Start of RECORDS PROVIDED

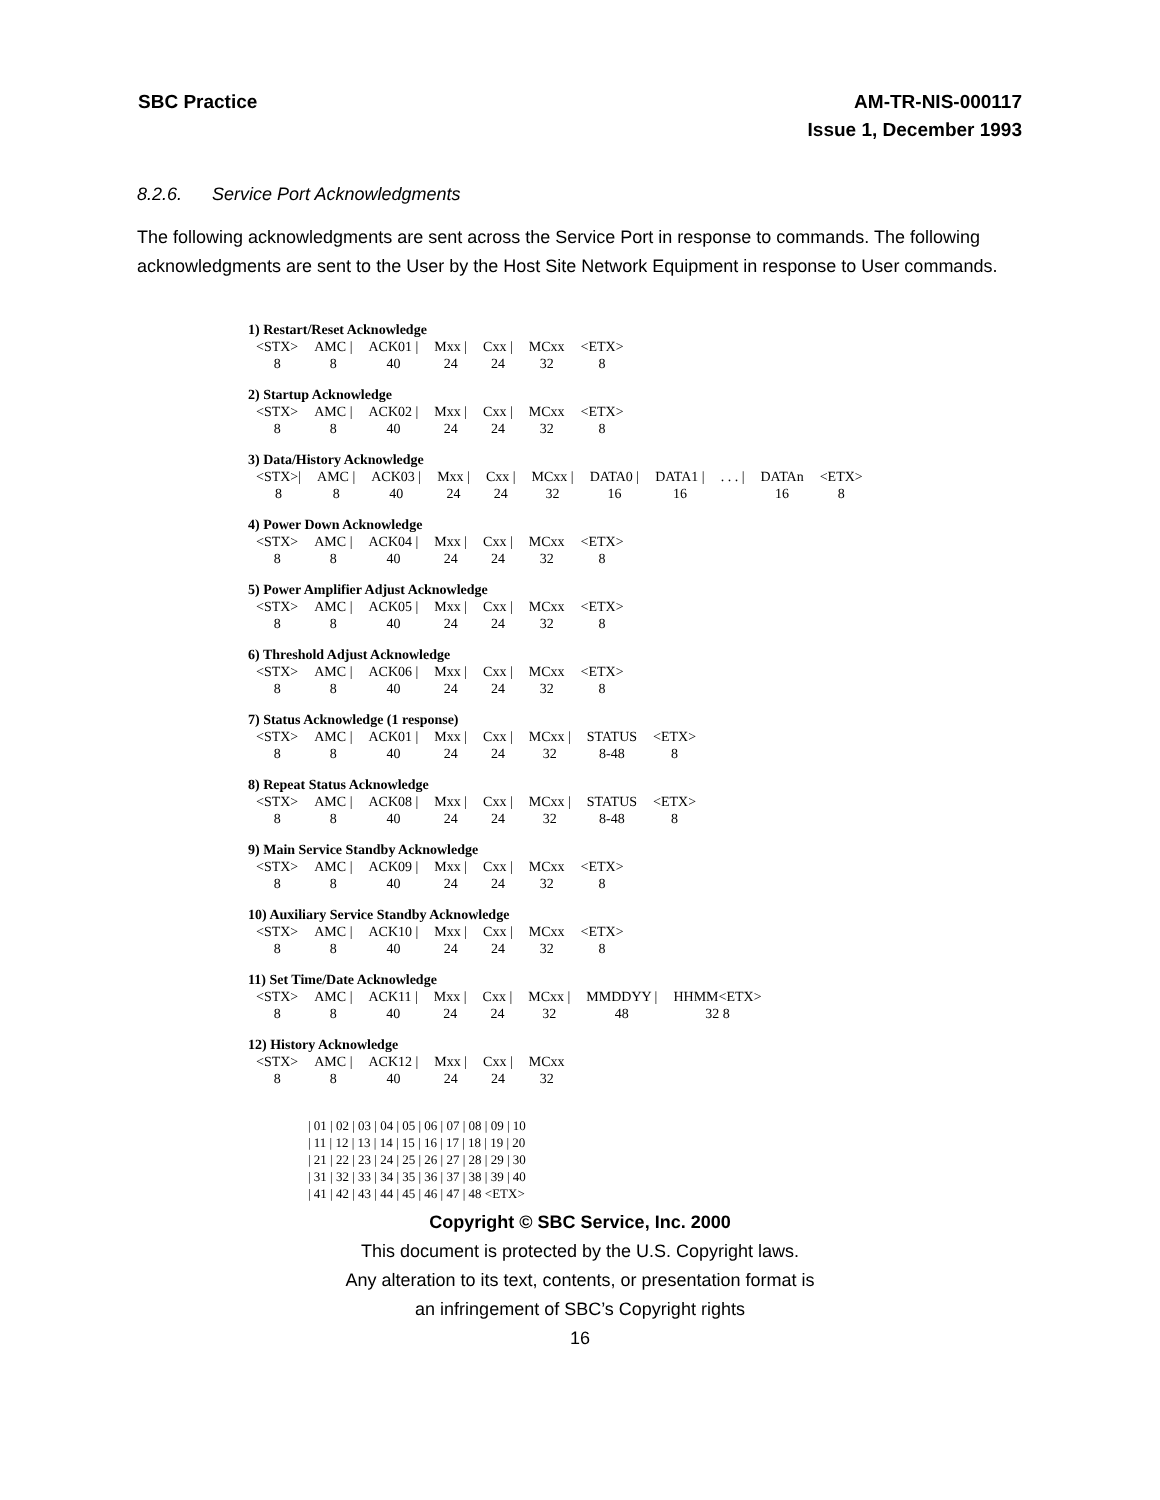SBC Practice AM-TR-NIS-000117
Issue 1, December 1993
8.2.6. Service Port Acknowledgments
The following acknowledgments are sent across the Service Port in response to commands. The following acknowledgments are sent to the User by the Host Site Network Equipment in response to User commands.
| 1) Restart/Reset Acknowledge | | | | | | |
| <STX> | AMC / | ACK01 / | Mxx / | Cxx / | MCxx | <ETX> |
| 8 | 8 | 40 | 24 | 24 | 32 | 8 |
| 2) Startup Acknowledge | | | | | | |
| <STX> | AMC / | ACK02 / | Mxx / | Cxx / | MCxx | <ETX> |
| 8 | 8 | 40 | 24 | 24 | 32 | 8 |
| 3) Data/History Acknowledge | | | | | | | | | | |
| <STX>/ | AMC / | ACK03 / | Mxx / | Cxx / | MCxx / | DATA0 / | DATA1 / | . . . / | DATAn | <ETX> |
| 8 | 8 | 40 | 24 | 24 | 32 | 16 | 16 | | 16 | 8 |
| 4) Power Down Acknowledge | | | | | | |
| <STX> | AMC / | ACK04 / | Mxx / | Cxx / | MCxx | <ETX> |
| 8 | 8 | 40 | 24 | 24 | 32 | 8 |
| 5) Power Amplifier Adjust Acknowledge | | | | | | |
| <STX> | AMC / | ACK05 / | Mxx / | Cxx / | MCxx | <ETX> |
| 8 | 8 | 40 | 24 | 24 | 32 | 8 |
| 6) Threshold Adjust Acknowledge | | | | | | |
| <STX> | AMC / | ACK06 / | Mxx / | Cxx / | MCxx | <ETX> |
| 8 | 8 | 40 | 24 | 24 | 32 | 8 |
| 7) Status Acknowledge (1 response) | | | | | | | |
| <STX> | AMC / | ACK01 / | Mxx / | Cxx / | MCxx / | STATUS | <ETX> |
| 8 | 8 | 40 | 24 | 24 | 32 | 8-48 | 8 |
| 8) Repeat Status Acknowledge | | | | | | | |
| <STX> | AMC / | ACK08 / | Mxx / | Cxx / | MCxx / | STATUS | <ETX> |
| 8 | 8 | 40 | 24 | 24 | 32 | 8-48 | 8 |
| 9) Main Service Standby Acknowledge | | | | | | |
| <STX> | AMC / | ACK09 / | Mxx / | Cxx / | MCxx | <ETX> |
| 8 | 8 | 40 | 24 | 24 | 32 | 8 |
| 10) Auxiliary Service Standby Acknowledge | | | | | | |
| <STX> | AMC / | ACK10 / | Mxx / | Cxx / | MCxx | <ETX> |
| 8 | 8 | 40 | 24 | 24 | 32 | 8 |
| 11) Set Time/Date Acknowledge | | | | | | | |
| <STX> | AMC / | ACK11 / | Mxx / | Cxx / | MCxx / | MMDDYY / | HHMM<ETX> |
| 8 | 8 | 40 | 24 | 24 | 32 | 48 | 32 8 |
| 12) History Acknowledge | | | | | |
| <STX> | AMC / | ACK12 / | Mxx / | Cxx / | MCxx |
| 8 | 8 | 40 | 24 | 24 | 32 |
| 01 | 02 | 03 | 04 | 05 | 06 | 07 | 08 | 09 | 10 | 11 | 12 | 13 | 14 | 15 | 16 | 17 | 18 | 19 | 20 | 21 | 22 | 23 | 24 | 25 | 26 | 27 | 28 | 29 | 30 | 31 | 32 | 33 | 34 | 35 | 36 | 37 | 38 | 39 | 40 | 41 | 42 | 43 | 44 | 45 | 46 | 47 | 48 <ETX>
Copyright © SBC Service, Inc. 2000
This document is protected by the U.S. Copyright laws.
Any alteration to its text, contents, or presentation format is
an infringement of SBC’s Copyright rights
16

End of RECORDS PROVIDED
Start of RECORDS PROVIDED

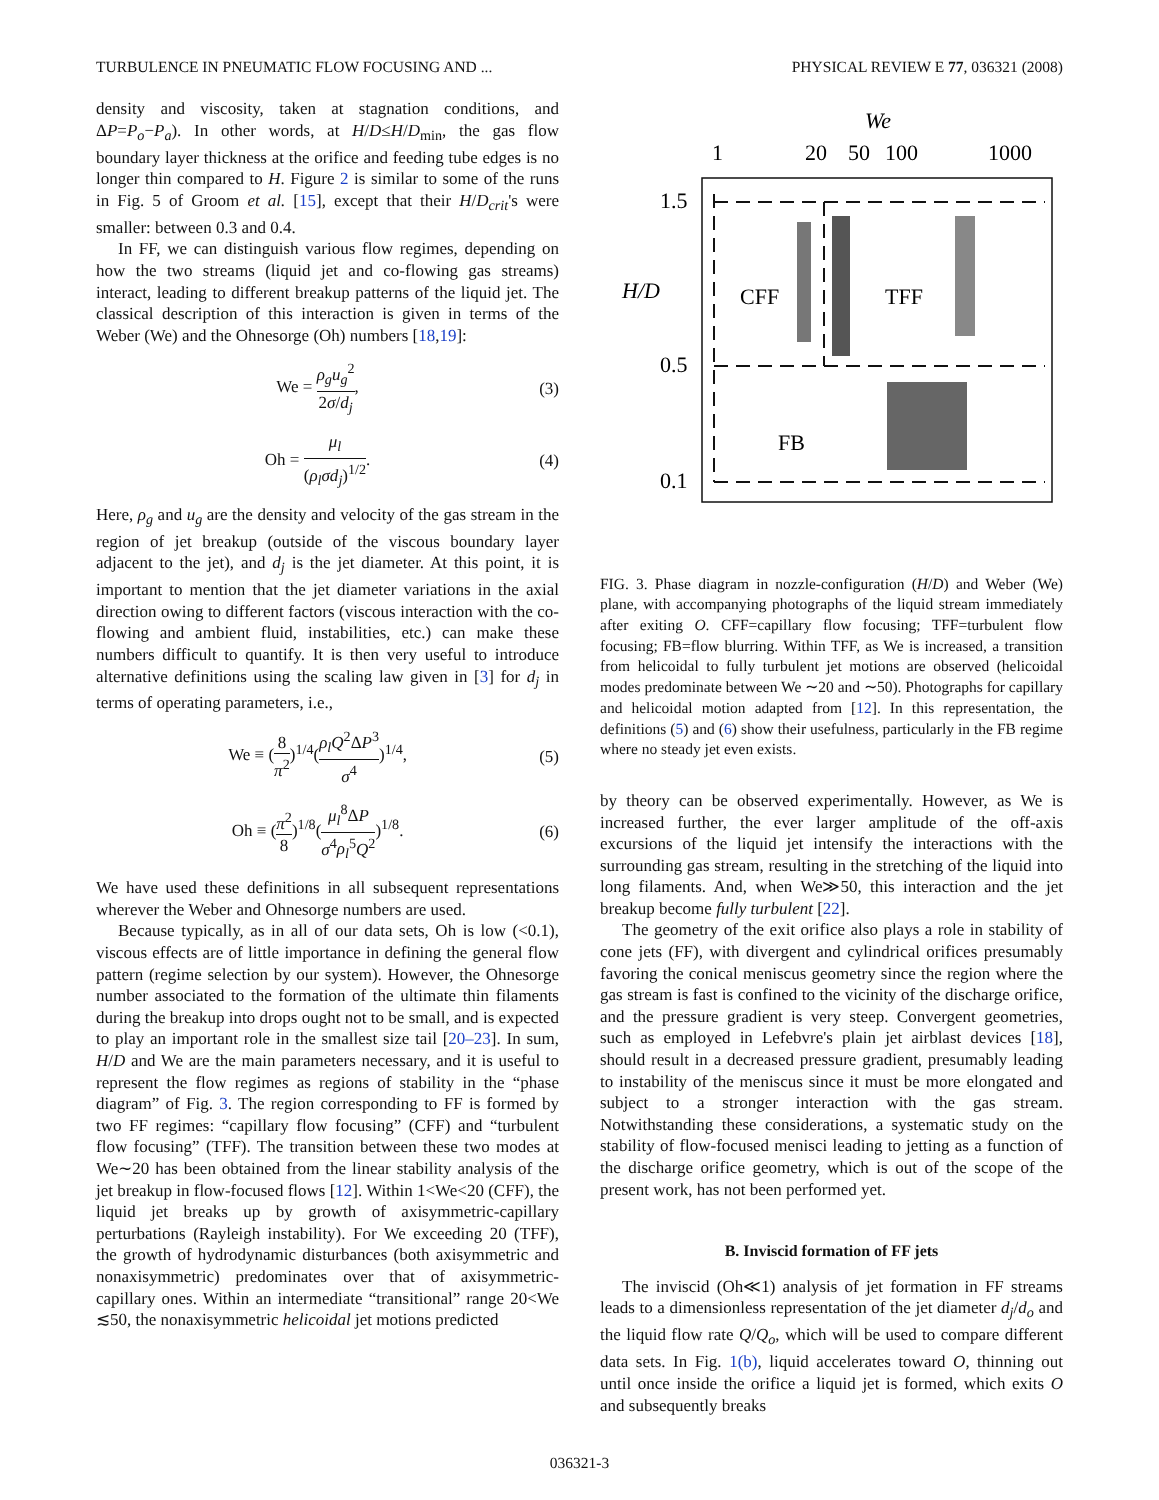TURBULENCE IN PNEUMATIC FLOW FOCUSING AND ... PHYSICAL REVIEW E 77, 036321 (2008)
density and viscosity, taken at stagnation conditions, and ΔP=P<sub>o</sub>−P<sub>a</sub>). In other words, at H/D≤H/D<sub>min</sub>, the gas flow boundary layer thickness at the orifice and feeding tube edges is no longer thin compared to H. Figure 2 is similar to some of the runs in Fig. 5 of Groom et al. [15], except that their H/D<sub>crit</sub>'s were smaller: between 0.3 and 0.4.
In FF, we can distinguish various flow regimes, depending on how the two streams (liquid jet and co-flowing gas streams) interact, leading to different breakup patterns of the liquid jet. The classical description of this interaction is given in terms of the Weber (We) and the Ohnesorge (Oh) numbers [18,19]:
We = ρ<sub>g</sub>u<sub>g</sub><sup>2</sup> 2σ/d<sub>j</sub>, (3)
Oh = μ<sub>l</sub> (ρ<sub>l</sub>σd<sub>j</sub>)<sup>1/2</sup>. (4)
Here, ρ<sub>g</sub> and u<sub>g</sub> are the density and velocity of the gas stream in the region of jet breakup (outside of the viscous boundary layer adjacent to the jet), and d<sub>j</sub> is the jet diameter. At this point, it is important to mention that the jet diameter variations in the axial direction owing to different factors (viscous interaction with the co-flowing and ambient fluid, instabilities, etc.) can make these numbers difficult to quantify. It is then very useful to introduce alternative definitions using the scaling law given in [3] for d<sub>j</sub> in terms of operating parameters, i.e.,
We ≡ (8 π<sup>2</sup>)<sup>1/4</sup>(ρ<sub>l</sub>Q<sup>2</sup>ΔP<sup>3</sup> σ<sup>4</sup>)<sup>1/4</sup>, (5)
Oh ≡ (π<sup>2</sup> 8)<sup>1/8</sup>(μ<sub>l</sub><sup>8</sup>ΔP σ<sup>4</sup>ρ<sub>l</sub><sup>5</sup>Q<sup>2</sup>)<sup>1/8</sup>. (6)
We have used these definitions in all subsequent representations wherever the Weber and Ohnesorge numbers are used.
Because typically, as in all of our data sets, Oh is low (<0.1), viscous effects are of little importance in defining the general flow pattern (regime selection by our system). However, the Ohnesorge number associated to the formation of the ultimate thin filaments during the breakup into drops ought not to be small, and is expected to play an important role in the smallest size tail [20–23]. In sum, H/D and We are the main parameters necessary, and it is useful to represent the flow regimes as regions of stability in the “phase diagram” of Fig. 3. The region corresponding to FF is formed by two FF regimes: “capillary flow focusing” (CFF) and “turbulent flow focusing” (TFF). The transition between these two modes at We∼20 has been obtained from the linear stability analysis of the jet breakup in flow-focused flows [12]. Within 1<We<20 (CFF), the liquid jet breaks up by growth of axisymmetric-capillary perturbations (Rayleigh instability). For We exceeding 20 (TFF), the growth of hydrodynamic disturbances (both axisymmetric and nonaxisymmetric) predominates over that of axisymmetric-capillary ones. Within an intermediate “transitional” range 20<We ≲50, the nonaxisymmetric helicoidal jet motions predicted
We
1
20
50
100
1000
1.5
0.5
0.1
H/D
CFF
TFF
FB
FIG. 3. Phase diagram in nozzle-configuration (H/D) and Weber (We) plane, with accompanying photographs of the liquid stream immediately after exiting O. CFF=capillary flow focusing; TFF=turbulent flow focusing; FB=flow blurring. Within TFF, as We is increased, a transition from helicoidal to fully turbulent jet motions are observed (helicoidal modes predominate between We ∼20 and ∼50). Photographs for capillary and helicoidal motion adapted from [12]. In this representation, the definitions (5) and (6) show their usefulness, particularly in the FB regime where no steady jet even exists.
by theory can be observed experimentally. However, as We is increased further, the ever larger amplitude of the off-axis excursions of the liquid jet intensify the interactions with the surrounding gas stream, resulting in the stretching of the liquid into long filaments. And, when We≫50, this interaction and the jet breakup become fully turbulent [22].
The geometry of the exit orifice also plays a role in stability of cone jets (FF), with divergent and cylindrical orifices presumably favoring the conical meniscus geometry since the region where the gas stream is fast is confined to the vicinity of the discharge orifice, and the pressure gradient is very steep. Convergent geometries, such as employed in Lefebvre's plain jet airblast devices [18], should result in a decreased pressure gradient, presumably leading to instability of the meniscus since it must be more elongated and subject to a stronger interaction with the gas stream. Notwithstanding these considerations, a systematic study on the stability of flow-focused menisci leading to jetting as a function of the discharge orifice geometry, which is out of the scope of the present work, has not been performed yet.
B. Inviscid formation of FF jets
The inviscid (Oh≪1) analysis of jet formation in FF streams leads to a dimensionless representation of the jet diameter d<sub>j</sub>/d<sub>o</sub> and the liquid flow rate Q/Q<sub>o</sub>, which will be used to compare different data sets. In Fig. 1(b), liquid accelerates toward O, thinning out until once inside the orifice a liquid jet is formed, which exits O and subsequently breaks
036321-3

End of RECORDS PROVIDED
Start of RECORDS PROVIDED

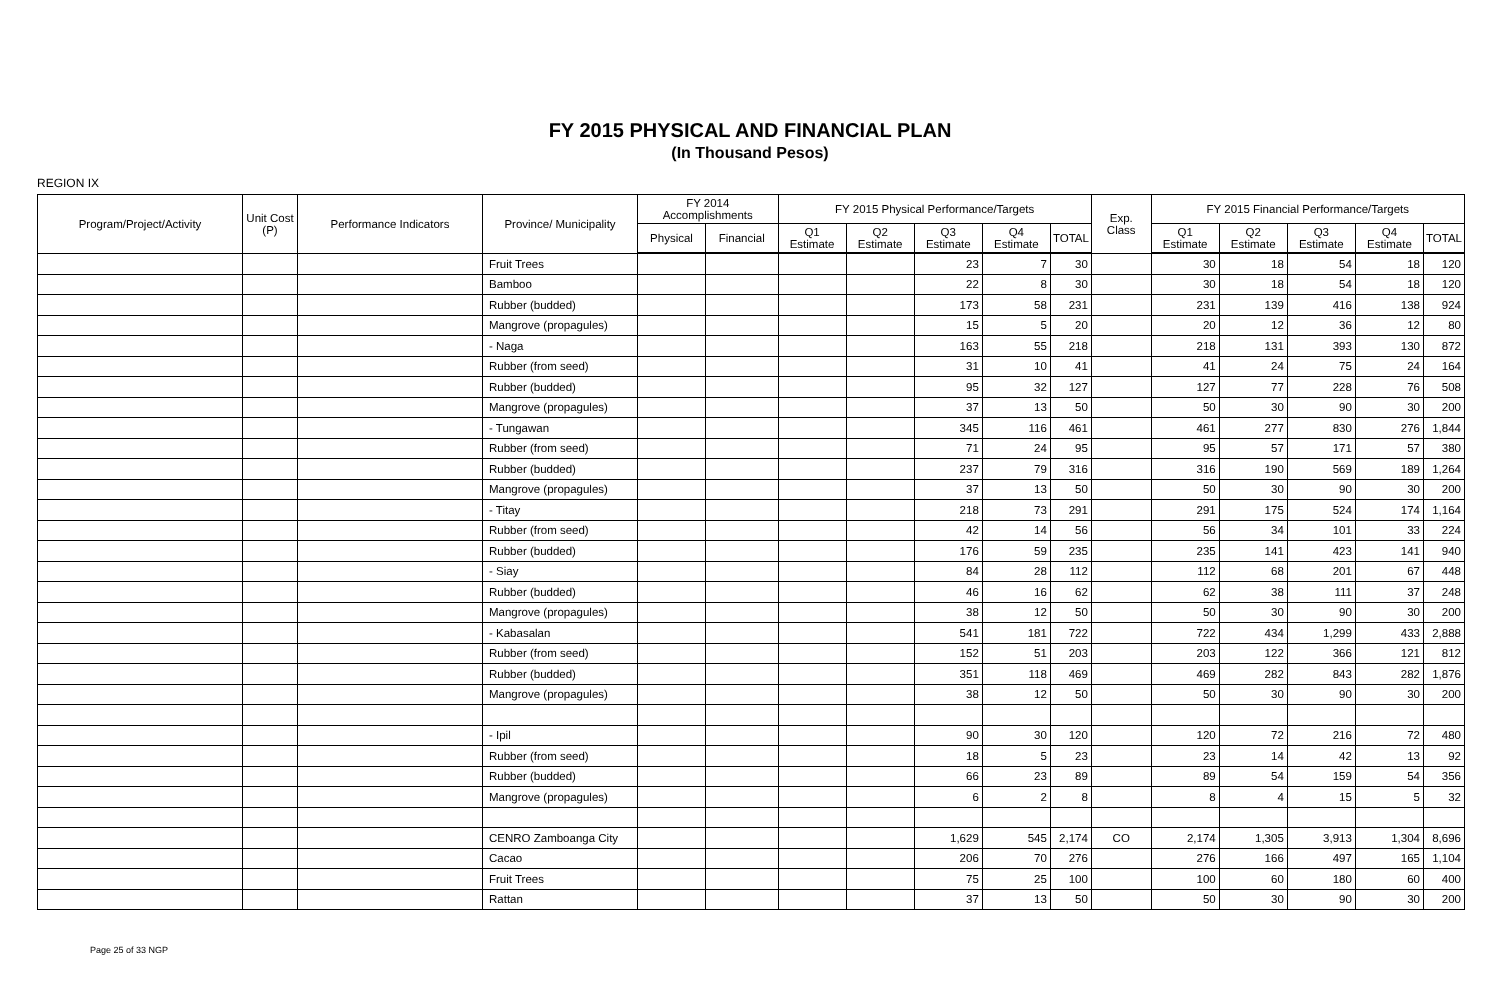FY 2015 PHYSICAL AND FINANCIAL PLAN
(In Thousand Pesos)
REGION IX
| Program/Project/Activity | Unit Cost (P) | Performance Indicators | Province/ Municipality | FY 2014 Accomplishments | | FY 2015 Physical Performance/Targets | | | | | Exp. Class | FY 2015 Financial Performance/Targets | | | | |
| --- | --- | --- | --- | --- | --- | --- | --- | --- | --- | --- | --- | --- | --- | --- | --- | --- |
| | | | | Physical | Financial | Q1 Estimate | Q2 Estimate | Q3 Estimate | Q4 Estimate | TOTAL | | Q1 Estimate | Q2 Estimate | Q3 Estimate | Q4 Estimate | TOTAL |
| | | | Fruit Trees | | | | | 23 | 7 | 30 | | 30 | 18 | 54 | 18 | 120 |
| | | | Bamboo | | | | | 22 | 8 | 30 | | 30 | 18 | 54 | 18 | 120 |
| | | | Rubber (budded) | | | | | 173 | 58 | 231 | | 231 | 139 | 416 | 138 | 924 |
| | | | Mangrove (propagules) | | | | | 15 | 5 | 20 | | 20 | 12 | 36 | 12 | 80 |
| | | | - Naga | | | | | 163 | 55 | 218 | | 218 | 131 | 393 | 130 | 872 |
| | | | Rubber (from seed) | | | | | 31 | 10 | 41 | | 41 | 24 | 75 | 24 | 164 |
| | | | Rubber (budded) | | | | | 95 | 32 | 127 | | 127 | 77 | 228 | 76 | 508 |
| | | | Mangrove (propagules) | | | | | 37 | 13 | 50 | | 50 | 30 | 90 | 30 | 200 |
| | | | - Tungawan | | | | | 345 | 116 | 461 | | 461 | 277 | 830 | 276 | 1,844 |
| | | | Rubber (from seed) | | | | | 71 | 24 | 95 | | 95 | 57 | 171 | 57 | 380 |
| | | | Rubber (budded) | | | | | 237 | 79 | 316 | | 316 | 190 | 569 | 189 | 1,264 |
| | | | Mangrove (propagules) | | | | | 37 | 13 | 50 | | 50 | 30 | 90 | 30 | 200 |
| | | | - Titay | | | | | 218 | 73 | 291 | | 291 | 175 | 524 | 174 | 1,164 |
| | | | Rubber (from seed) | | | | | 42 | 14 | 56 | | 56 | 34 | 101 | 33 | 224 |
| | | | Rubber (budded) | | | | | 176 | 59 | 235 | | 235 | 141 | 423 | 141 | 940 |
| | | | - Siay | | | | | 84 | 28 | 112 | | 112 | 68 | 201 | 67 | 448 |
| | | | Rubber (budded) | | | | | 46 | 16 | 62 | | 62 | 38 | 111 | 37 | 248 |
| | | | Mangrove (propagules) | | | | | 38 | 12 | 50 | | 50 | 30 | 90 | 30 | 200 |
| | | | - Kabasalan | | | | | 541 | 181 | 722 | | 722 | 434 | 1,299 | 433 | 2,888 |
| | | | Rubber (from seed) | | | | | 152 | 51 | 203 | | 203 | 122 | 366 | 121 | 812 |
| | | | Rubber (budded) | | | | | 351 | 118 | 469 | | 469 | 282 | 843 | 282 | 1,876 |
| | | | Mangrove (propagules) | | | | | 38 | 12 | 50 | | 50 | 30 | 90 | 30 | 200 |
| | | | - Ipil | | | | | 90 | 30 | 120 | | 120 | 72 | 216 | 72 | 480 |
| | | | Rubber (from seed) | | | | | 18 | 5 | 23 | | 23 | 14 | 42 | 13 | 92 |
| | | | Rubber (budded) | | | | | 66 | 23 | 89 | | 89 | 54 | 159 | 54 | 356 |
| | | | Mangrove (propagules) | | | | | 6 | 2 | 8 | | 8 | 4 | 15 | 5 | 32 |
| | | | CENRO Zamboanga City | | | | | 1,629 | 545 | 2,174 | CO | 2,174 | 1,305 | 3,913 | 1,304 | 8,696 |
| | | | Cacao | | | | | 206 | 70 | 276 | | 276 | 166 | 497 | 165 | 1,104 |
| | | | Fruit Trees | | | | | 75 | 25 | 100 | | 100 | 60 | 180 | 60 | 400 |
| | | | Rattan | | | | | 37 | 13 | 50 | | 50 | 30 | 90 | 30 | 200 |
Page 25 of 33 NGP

End of RECORDS PROVIDED

PROBLEM DETAILS - Show all lines above containing "increased".

SOLUTION -
FIG. 3. Phase diagram in nozzle-configuration (H/D) and Weber (We) plane, with accompanying photographs of the liquid stream immediately after exiting O. CFF=capillary flow focusing; TFF=turbulent flow focusing; FB=flow blurring. Within TFF, as We is increased, a transition from helicoidal to fully turbulent jet motions are observed (helicoidal modes predominate between We ∼20 and ∼50). Photographs for capillary and helicoidal motion adapted from [12]. In this representation, the definitions (5) and (6) show their usefulness, particularly in the FB regime where no steady jet even exists.
by theory can be observed experimentally. However, as We is increased further, the ever larger amplitude of the off-axis excursions of the liquid jet intensify the interactions with the surrounding gas stream, resulting in the stretching of the liquid into long filaments. And, when We≫50, this interaction and the jet breakup become fully turbulent [22].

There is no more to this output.